Seems like the kind of thing that should be negotiated during the hiring process and neither party should be able to unilaterally change the term of employment to the detriment of the other.
So, I don’t know what this mail carrier’s situation was when he was hired, but Sunday delivery from the USPS is a relatively new thing.
Distribution plants are open seven days a week.
I don’t know anything about working for the post office, but it says plaintiff is a mail carrier. Would that mean working in a distribution plant?
Regardless, as I said, I think it should be a thing negotiated at hiring, and the employer shouldn’t be able to unilaterally change the terms of employment in this way.
Based on his request for accommodation.
I would take that as he knew the conditions yet he still wanted them to accommodate him.
Depends what he is doing as far as the job goes.
Isn't Friday the Muslim Sabbath? I think they're going to need to tread carefully here. If he wins, there will (and should) be some Muslim postal service employees demanding similar accommodation on their holy day of rest.
... pandora's box.
my religion requires me to demand equal accommodation for myself of every other religious accommodations made for others. per the constitution, my religion is as valid and equal to every other religion in america.
Had a comment but it slipped my mind. Religion?
my religion? the church of the divine immaculate misconception. I'm it's lord and savior...
I was kinda liking this religion I saw on tv. The church of The Fonz.
Aye....
I don't know if it's in the bylaws but I want off on Wednesdays.
I recently discovered the series "Lucifer", and I'm enjoying that. I hope the Concerned Women for America or whatever those busybody biddies who tried to get it cancelled call themselves need their fainting couches.
The (religion?) did not pertain to you but rather to religion itself. And the comment is still slipped somewhere.

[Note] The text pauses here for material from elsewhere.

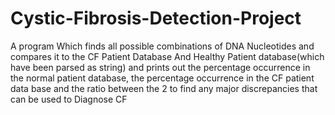 # Cystic-Fibrosis-Detection-Project
A program Which finds all possible combinations of DNA Nucleotides and compares it to the CF Patient Database And Healthy Patient database(which have been parsed as string) and prints out the percentage occurrence in the normal patient database, the percentage occurrence in the CF patient data base and the ratio between the 2 to find any major discrepancies that can be used to Diagnose CF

If they give this idiot a win then the USPS needs to be prepared to give any employee any day off because religion.
I sympathize with the person and his 'holy dilemma', however a pox on him if he buys gasoline or visits the local big box hardware store on his holy day. USPS should give him his time off-------------although there are eyes, cell phone trackers, built in GPS devices in vehicles and cameras everywhere which can discern his devoutness.
If I am to understand this he is a ''temporary employee''. I'm amazed the SCOTUS would take this case.

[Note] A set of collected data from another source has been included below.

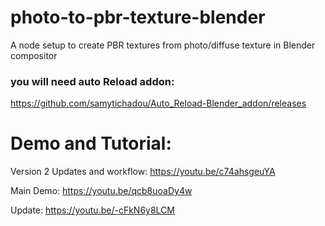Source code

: # photo-to-pbr-texture-blender
A node setup to create PBR textures from photo/diffuse texture in Blender compositor
### you will need auto Reload addon: 
https://github.com/samytichadou/Auto_Reload-Blender_addon/releases

# Demo and Tutorial:

Version 2 Updates and workflow: https://youtu.be/c74ahsgeuYA

Main Demo: https://youtu.be/qcb8uoaDy4w

Update: https://youtu.be/-cFkN6y8LCM
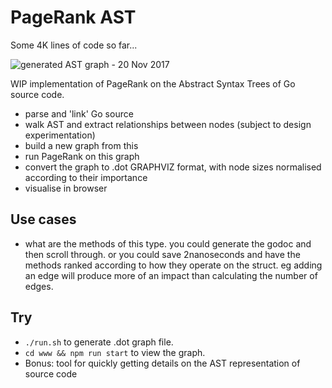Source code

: PageRank AST
============

Some 4K lines of code so far...

![generated AST graph - 20 Nov 2017](https://i.imgur.com/SgXxWeX.png)

WIP implementation of PageRank on the Abstract Syntax Trees of Go source code.

 - parse and 'link' Go source
 - walk AST and extract relationships between nodes (subject to design experimentation)
 - build a new graph from this
 - run PageRank on this graph
 - convert the graph to .dot GRAPHVIZ format, with node sizes normalised according to their importance
 - visualise in browser

## Use cases
 - what are the methods of this type. you could generate the godoc and then scroll through. or you could save 2nanoseconds and have the methods ranked according to how they operate on the struct. eg adding an edge will produce more of an impact than calculating the number of edges. 

## Try
 - `./run.sh` to generate .dot graph file.
 - `cd www && npm run start` to view the graph.
 - Bonus: tool for quickly getting details on the AST representation of source code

He knew the rules when hired and was given some accommodation for a few years and then the work schedule for USPS changed, and they could no longer accommodate him.

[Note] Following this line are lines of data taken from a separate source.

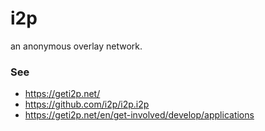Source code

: # i2p
an anonymous overlay network.

### See
* https://geti2p.net/
* https://github.com/i2p/i2p.i2p
* https://geti2p.net/en/get-involved/develop/applications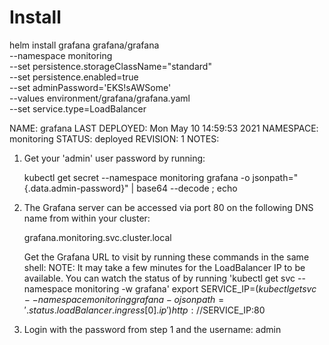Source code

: # Install 
helm install grafana grafana/grafana \
    --namespace monitoring \
    --set persistence.storageClassName="standard" \
    --set persistence.enabled=true \
    --set adminPassword='EKS!sAWSome' \
    --values environment/grafana/grafana.yaml \
    --set service.type=LoadBalancer

>
NAME: grafana
LAST DEPLOYED: Mon May 10 14:59:53 2021
NAMESPACE: monitoring
STATUS: deployed
REVISION: 1
NOTES:
1. Get your 'admin' user password by running:

   kubectl get secret --namespace monitoring grafana -o jsonpath="{.data.admin-password}" | base64 --decode ; echo

2. The Grafana server can be accessed via port 80 on the following DNS name from within your cluster:

   grafana.monitoring.svc.cluster.local

   Get the Grafana URL to visit by running these commands in the same shell:
NOTE: It may take a few minutes for the LoadBalancer IP to be available.
        You can watch the status of by running 'kubectl get svc --namespace monitoring -w grafana'
     export SERVICE_IP=$(kubectl get svc --namespace monitoring grafana -o jsonpath='{.status.loadBalancer.ingress[0].ip}')
     http://$SERVICE_IP:80

3. Login with the password from step 1 and the username: admin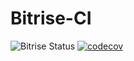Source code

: # Bitrise-CI

![Bitrise Status](https://app.bitrise.io/app/e5ca3424abebbbd6/status.svg?token=DBryjQ936HnVJdTlqxcDUQ&branch=master) [![codecov](https://codecov.io/gh/coutar-t/Bitrise-CI/branch/master/graph/badge.svg)](https://codecov.io/gh/coutar-t/Bitrise-CI)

IMO, his lawsuit is flat-out BS.
SCOTUS will take any case that will further religious intrusions or create fissures in the society.
This is why I am against special privileges for religion
In mid 1970s I worked at a big rayon factory, it was continuous production process and over half the jobs were rotating shifts. Jobs were on seniority and qualifications. It was Union and paid very good. I worked with several Vietnam Vets who worked there before they were drafted and after discharge returned. They kept their seniority dates, While they were gone the plant needed more workers and had to hire some men who were not drafted for religious reasons, they also would not work on Sunday. The company needed help and that was all they could get. They were a defense contractor. and very busy then.
The Vets were not happy with the replacement workers. That the replacements were allowed to hold daylight jobs with less seniority really made them mad. The Union and the company had tried but could not do anything about it, the replacement workers would not join the Union but they got Union rep at any hearings and had a church supplied lawyer too,
That turned me against people getting special treatment.because of religion,
Religious exemptions are total bullshit. Full stop.
Sounds like the asshole coworker who always wants the same day off and fuck everyone else.
He should just go fill out an application at Chick-fil-A.
LOL
They do score high on customer satisfaction.